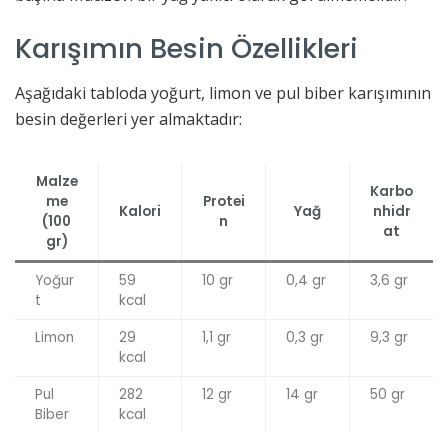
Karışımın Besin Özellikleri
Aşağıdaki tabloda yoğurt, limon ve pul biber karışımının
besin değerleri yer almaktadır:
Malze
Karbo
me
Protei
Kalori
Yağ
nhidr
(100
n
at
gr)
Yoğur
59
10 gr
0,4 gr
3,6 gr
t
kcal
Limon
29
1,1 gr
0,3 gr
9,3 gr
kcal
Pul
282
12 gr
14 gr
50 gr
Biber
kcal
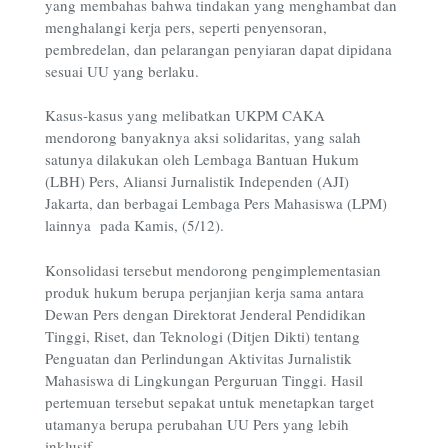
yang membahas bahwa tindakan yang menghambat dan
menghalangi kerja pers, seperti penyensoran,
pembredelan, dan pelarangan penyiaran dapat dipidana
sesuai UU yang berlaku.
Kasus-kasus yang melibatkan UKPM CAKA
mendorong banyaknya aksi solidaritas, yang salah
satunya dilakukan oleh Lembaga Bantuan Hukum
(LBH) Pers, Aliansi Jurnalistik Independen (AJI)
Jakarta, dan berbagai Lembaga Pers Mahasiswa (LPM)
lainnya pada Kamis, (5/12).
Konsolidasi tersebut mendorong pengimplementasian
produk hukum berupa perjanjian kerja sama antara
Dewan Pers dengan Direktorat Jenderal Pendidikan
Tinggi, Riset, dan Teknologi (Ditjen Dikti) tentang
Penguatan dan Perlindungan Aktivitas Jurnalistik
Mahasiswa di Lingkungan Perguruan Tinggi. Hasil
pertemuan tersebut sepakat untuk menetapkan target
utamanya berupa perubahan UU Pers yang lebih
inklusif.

---

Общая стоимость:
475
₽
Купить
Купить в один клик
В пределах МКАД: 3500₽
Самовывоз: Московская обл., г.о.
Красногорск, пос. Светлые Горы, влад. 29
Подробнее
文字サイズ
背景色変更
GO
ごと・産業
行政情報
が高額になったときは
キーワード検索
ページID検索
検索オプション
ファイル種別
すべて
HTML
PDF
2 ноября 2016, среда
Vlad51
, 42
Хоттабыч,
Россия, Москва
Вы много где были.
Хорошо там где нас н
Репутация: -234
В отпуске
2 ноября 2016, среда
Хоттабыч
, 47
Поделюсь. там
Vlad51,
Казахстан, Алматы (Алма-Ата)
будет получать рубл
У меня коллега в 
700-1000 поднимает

-- Exercise goal --
Using the data above, transcribe the lines that run from the line with "Красногорск, пос. Светлые Горы, влад. 29" to the line with "700-1000 поднимает", both ends kept, and output nothing else.

-- Answer to this exercise --
Красногорск, пос. Светлые Горы, влад. 29
Подробнее
文字サイズ
背景色変更
GO
ごと・産業
行政情報
が高額になったときは
キーワード検索
ページID検索
検索オプション
ファイル種別
すべて
HTML
PDF
2 ноября 2016, среда
Vlad51
, 42
Хоттабыч,
Россия, Москва
Вы много где были.
Хорошо там где нас н
Репутация: -234
В отпуске
2 ноября 2016, среда
Хоттабыч
, 47
Поделюсь. там
Vlad51,
Казахстан, Алматы (Алма-Ата)
будет получать рубл
У меня коллега в 
700-1000 поднимает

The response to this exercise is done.